#### [TASK OBJECTIVE]
Please retype exactly, and with nothing added, the lines of the material from the one with "pinky tip: (1241, 1049)" through the final one.

** Opening RECORDS FOR PROCESSING block **

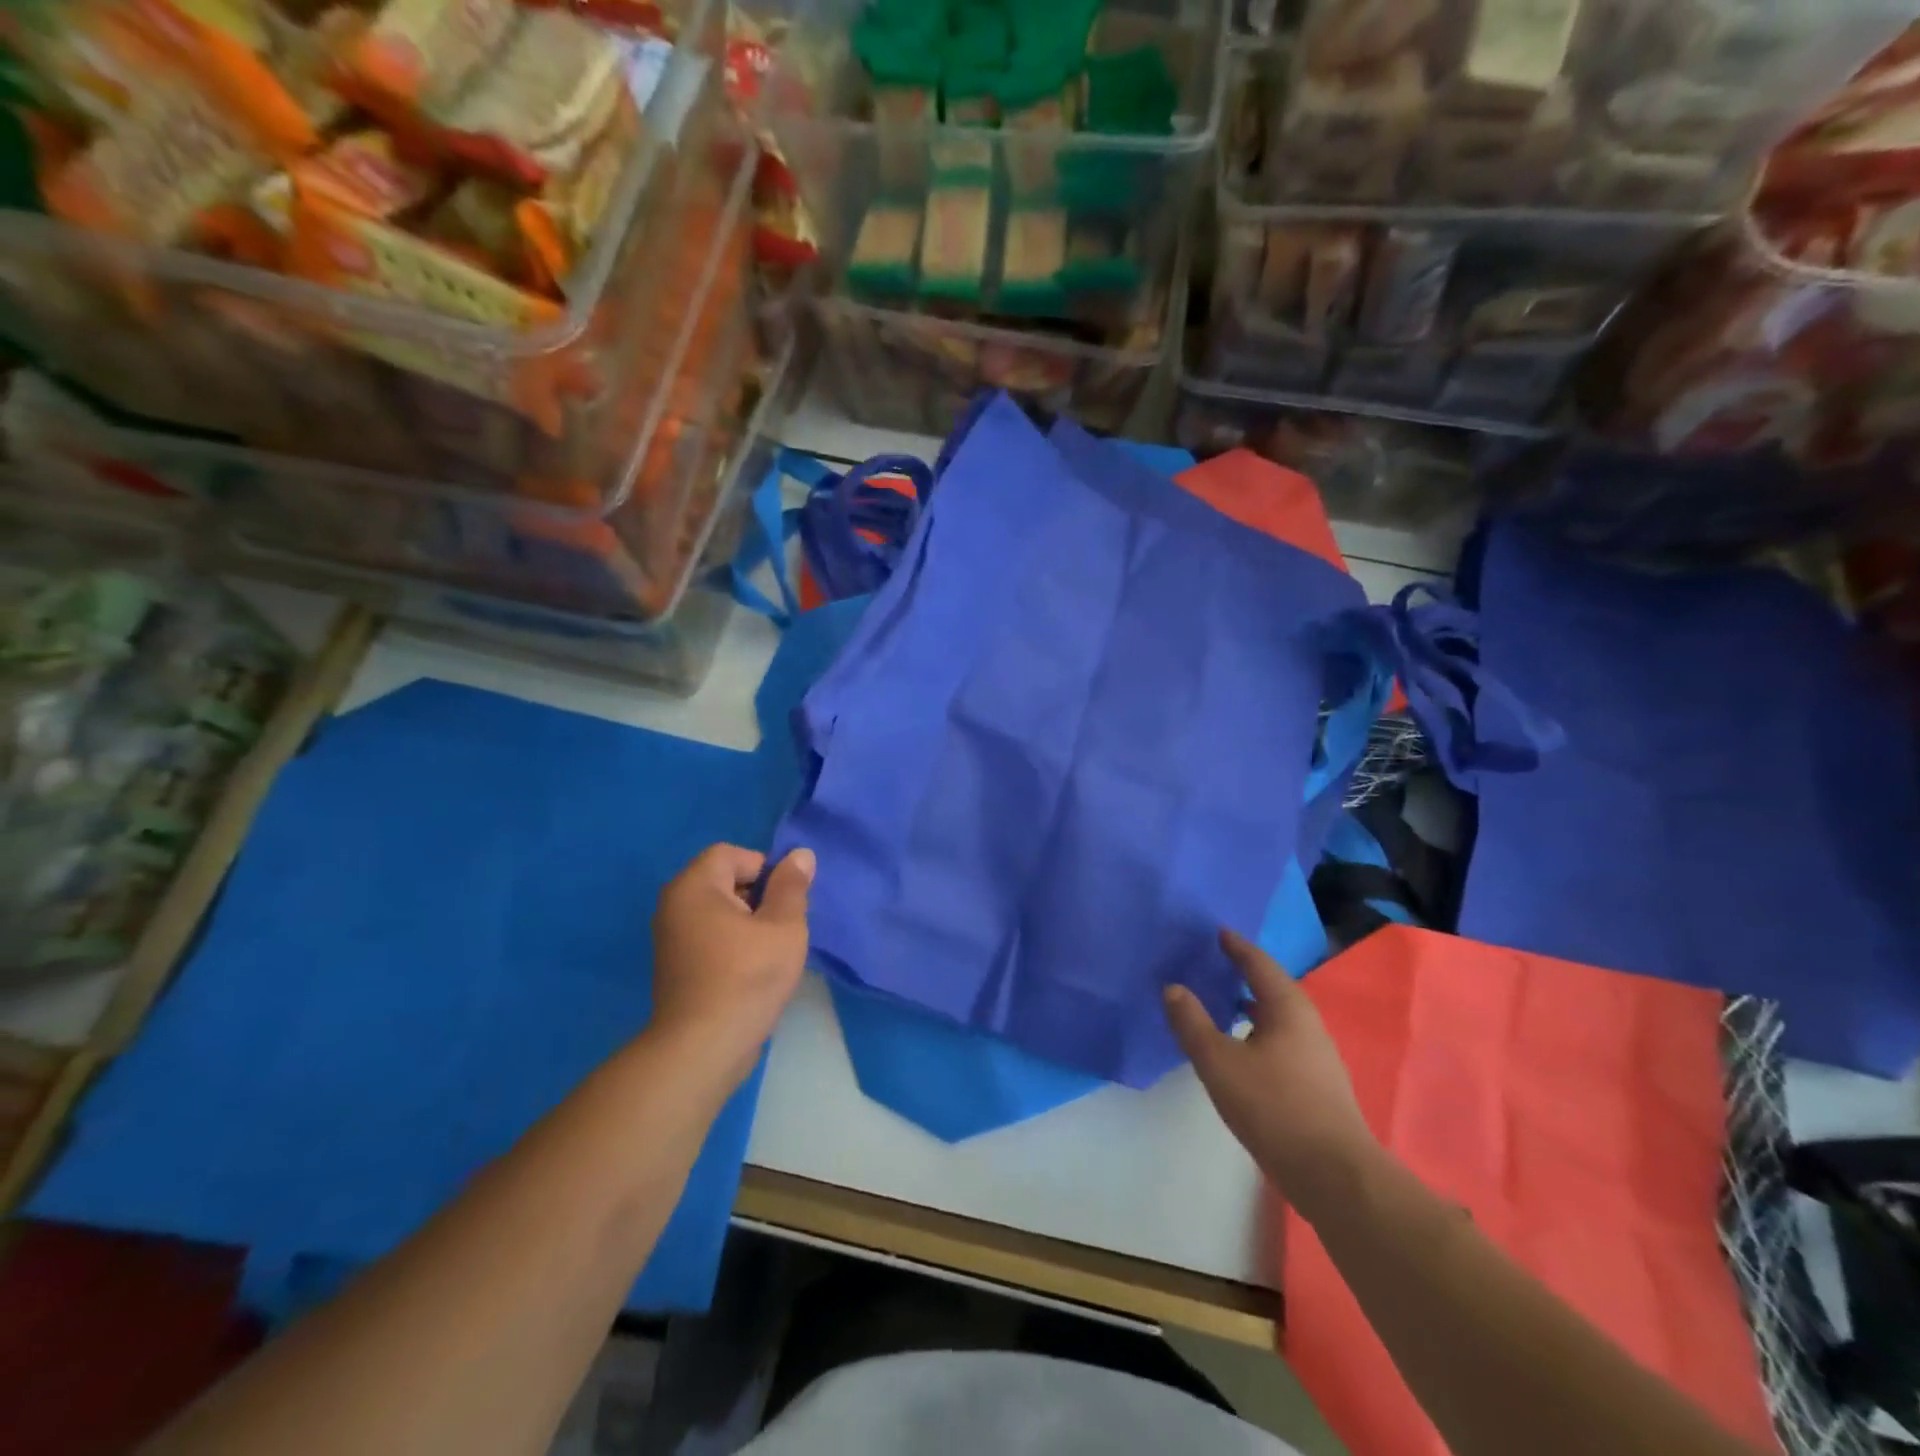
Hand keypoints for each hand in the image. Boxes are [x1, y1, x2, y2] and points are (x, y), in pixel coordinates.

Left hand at [649, 843, 813, 1090]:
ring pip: (720, 911)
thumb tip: (800, 855)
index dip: (765, 869)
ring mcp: (671, 938)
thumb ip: (792, 886)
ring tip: (772, 950)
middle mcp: (674, 905)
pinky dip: (733, 943)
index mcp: (694, 886)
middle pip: (724, 880)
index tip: (786, 901)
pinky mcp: (676, 966)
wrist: (703, 1048)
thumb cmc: (747, 977)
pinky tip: (753, 969)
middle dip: (759, 896)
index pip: (732, 854)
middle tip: (784, 926)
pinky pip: (710, 936)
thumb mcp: (783, 926)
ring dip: (749, 922)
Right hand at [1164, 929, 1380, 1224]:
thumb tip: (1172, 987)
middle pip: (1272, 987)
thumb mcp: (1219, 1062)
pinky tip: (1241, 1049)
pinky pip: (1281, 1040)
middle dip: (1244, 973)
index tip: (1218, 931)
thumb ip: (1192, 1023)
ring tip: (1222, 1002)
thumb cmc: (1274, 1106)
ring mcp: (1316, 1056)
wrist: (1334, 1175)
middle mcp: (1307, 1024)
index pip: (1259, 963)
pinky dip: (1258, 1031)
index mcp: (1287, 1008)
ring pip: (1278, 1017)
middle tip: (1214, 963)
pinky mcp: (1317, 1084)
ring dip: (1251, 1005)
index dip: (1237, 946)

** Closing RECORDS FOR PROCESSING block **

#### [SOLUTION FOR THIS TASK]
pinky tip: (1241, 1049)
pinky pip: (1281, 1040)
middle dip: (1244, 973)
index tip: (1218, 931)
thumb ip: (1192, 1023)
ring tip: (1222, 1002)
thumb cmc: (1274, 1106)
ring mcp: (1316, 1056)
wrist: (1334, 1175)
middle mcp: (1307, 1024)
index pip: (1259, 963)
pinky dip: (1258, 1031)
index mcp: (1287, 1008)
ring pip: (1278, 1017)
middle tip: (1214, 963)
pinky mcp: (1317, 1084)
ring dip: (1251, 1005)
index dip: (1237, 946)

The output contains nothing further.